## Provided entries:
##############################

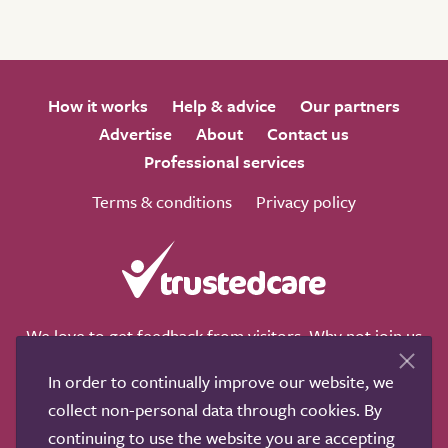
How it works
Help & advice
Our partners
Advertise
About
Contact us
Professional services
Terms & conditions
Privacy policy
We love to get feedback from visitors. Why not join us
for a chat on any of these social sites?
In order to continually improve our website, we
collect non-personal data through cookies. By
continuing to use the website you are accepting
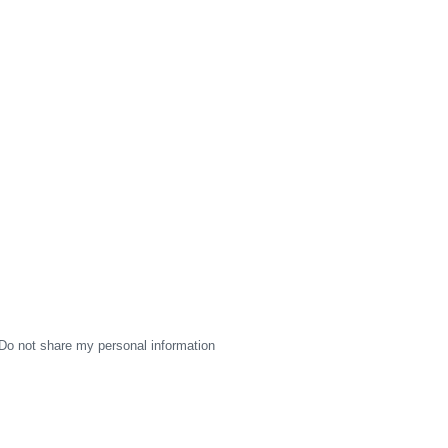
Do not share my personal information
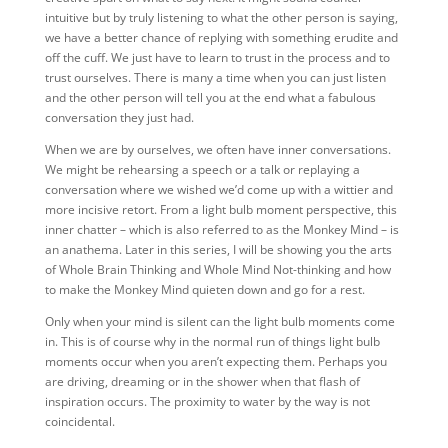
intuitive but by truly listening to what the other person is saying,
we have a better chance of replying with something erudite and
off the cuff. We just have to learn to trust in the process and to
trust ourselves. There is many a time when you can just listen
and the other person will tell you at the end what a fabulous
conversation they just had.
When we are by ourselves, we often have inner conversations.
We might be rehearsing a speech or a talk or replaying a
conversation where we wished we’d come up with a wittier and
more incisive retort. From a light bulb moment perspective, this
inner chatter – which is also referred to as the Monkey Mind – is
an anathema. Later in this series, I will be showing you the arts
of Whole Brain Thinking and Whole Mind Not-thinking and how
to make the Monkey Mind quieten down and go for a rest.
Only when your mind is silent can the light bulb moments come
in. This is of course why in the normal run of things light bulb
moments occur when you aren’t expecting them. Perhaps you
are driving, dreaming or in the shower when that flash of
inspiration occurs. The proximity to water by the way is not
coincidental.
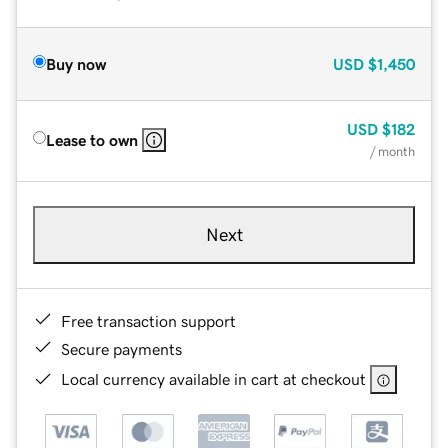
Buy now
USD
$1,450
USD
$182
Lease to own
/ month
Next
Free transaction support
Secure payments
Local currency available in cart at checkout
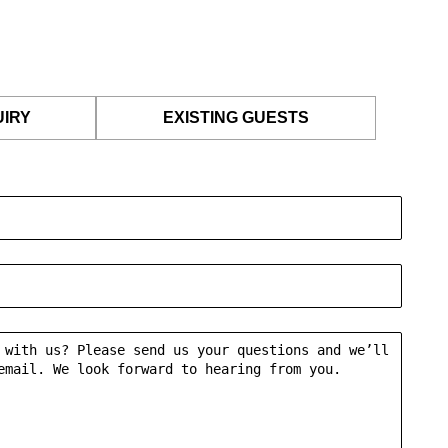
UIRY
EXISTING GUESTS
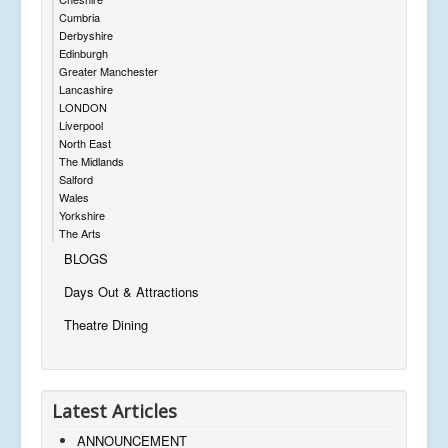
Cumbria
Derbyshire
Edinburgh
Greater Manchester
Lancashire
LONDON
Liverpool
North East
The Midlands
Salford
Wales
Yorkshire
The Arts
BLOGS
Days Out & Attractions
Theatre Dining
Latest Articles
ANNOUNCEMENT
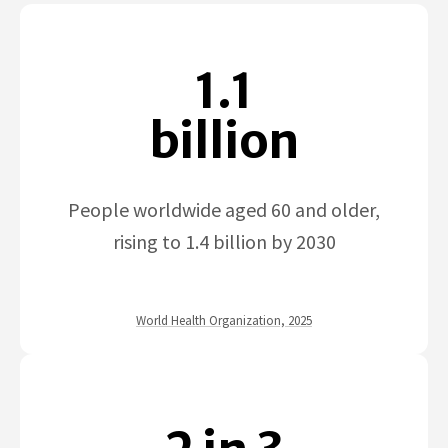
1.1
billion
People worldwide aged 60 and older,
rising to 1.4 billion by 2030
World Health Organization, 2025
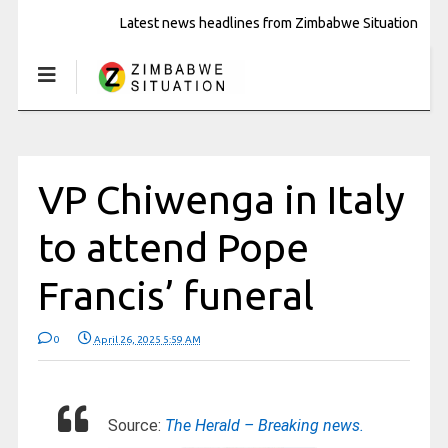
Latest news headlines from Zimbabwe Situation
VP Chiwenga in Italy
to attend Pope
Francis’ funeral
0
April 26, 2025 5:59 AM
Source:
The Herald – Breaking news.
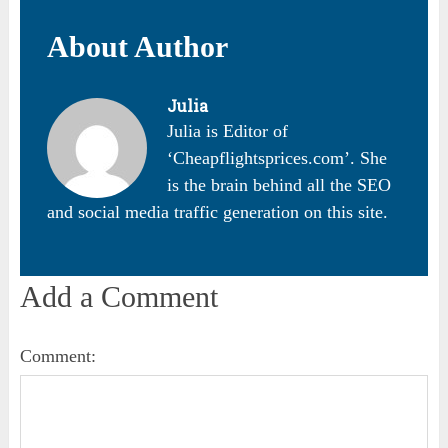
About Author
Julia
Julia is Editor of
‘Cheapflightsprices.com’. She
is the brain behind all the SEO
and social media traffic generation on this site.
Add a Comment
Comment:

##############################

## Problem description:
Copy each of the entries above precisely, and drop whatever pictures they hold.

## Result:
How it works
Help & advice
Our partners
Advertise
About
Contact us
Professional services
Terms & conditions
Privacy policy
We love to get feedback from visitors. Why not join us
for a chat on any of these social sites?
In order to continually improve our website, we
collect non-personal data through cookies. By
continuing to use the website you are accepting
Do not share my personal information
intuitive but by truly listening to what the other person is saying,
we have a better chance of replying with something erudite and
off the cuff. We just have to learn to trust in the process and to
trust ourselves. There is many a time when you can just listen
and the other person will tell you at the end what a fabulous
conversation they just had.
When we are by ourselves, we often have inner conversations.
We might be rehearsing a speech or a talk or replaying a
conversation where we wished we’d come up with a wittier and
more incisive retort. From a light bulb moment perspective, this
inner chatter – which is also referred to as the Monkey Mind – is
an anathema. Later in this series, I will be showing you the arts
of Whole Brain Thinking and Whole Mind Not-thinking and how
to make the Monkey Mind quieten down and go for a rest.
Only when your mind is silent can the light bulb moments come
in. This is of course why in the normal run of things light bulb
moments occur when you aren’t expecting them. Perhaps you
are driving, dreaming or in the shower when that flash of
inspiration occurs. The proximity to water by the way is not
coincidental.
Buy now
USD
$1,450
USD
$182
Lease to own
/ month
Next
Free transaction support
Secure payments
Local currency available in cart at checkout
UIRY
EXISTING GUESTS
Cumbria
Derbyshire
Edinburgh
Greater Manchester
Lancashire
LONDON
Liverpool
North East
The Midlands
Salford
Wales
Yorkshire
The Arts
BLOGS
Days Out & Attractions
Theatre Dining
Latest Articles
ANNOUNCEMENT
1.1
billion
People worldwide aged 60 and older,
rising to 1.4 billion by 2030
World Health Organization, 2025
Latest news headlines from Zimbabwe Situation
VP Chiwenga in Italy
to attend Pope
Francis’ funeral
0
April 26, 2025 5:59 AM
Source:
The Herald – Breaking news.
About Author
Julia
Julia is Editor of
‘Cheapflightsprices.com’. She
is the brain behind all the SEO
and social media traffic generation on this site.
Add a Comment
Comment:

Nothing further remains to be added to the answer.